• **Your instructions**
Please reproduce the items below word for word, from the very first line through the line containing "vignetting: fall-off start", including that line.

___

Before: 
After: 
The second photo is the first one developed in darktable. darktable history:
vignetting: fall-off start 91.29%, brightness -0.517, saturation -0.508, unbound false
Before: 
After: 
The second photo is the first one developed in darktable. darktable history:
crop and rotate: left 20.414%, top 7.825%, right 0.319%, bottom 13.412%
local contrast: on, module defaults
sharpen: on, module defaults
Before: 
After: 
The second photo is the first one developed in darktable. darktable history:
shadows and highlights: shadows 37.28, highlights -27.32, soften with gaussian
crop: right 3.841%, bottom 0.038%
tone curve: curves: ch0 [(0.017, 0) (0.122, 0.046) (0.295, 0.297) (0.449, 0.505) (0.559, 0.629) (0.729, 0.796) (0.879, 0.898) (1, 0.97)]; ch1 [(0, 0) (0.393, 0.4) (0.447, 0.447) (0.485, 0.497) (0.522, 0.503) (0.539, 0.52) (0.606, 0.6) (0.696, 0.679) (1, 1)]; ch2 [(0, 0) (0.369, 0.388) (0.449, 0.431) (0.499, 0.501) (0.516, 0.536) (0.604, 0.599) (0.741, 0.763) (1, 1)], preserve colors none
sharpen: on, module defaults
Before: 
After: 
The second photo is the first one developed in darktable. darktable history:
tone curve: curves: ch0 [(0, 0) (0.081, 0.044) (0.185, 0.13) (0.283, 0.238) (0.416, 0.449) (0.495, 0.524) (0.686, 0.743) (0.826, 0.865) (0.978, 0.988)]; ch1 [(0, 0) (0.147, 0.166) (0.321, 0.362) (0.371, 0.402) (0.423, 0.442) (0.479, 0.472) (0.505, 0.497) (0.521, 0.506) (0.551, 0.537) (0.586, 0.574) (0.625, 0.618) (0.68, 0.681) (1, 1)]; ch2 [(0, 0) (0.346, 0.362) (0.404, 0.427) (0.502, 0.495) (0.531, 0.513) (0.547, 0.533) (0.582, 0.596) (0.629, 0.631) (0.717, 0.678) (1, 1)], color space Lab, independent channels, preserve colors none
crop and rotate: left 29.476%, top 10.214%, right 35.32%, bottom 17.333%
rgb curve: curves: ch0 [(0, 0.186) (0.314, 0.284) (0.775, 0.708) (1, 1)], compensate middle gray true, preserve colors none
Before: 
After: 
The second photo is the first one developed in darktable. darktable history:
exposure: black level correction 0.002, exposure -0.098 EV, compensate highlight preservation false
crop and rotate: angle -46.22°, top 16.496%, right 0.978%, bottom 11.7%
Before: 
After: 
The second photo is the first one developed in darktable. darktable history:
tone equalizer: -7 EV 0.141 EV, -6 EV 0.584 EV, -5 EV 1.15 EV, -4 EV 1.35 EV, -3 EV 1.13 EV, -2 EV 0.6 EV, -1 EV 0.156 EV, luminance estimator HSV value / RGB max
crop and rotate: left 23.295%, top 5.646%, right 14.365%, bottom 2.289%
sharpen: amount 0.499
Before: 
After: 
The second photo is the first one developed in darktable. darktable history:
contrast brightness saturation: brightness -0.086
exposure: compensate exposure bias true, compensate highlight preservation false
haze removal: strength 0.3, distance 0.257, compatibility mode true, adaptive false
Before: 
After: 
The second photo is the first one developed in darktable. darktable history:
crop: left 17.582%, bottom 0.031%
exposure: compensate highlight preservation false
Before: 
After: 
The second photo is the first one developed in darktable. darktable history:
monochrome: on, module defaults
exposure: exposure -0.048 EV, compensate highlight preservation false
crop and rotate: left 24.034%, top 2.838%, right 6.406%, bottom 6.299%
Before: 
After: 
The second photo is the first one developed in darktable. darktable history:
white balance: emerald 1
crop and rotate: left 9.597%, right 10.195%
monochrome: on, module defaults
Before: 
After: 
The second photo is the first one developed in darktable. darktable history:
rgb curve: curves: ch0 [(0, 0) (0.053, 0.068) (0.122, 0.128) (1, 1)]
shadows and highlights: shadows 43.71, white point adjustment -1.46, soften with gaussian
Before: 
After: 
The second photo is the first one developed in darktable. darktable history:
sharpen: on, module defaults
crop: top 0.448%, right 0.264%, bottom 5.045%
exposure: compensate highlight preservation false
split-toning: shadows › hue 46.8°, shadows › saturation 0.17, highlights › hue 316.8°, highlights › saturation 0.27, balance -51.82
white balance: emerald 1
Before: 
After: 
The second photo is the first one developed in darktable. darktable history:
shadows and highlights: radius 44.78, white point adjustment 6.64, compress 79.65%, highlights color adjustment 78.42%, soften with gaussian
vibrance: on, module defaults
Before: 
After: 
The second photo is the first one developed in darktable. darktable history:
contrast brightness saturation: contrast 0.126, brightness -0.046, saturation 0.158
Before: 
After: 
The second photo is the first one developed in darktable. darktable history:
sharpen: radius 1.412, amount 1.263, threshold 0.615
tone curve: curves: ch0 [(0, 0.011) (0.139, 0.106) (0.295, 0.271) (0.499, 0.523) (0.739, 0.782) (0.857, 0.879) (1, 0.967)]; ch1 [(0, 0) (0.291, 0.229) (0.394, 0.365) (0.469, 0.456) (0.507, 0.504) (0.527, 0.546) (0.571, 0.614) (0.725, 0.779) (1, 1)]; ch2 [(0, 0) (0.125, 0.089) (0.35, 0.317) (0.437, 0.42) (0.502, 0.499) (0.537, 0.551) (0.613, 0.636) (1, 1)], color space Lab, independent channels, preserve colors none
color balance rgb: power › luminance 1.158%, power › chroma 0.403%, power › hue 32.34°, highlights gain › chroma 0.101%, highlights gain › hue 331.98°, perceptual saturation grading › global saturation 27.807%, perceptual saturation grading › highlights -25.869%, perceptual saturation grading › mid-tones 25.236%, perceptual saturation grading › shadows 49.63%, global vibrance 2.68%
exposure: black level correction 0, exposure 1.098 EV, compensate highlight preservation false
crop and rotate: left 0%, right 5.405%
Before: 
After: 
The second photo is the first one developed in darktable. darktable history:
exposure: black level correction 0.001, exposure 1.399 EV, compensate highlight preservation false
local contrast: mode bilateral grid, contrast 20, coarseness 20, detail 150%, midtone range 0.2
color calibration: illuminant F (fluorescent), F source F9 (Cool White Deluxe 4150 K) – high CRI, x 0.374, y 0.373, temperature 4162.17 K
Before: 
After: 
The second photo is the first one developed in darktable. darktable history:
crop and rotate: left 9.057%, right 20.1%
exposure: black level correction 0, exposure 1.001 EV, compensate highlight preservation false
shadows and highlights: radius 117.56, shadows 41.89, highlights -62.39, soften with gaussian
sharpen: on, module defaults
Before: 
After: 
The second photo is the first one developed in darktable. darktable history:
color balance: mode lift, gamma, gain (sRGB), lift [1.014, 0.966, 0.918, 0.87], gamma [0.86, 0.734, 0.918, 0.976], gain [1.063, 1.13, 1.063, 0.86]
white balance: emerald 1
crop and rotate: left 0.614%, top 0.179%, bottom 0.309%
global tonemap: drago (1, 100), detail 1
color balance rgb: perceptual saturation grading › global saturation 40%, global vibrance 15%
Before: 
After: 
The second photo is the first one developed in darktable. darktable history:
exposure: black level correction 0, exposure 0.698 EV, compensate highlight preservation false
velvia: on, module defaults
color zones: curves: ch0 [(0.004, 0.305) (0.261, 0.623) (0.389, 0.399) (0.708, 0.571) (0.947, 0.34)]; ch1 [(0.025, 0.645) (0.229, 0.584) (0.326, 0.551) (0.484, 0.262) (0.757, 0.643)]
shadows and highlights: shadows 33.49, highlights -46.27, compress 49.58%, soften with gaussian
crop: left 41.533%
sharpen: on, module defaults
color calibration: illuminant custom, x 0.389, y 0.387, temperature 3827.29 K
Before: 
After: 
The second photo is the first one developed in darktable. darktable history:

___

• **Response to this task**
Before: 
After: 
The second photo is the first one developed in darktable. darktable history:
vignetting: fall-off start 91.29%, brightness -0.517, saturation -0.508, unbound false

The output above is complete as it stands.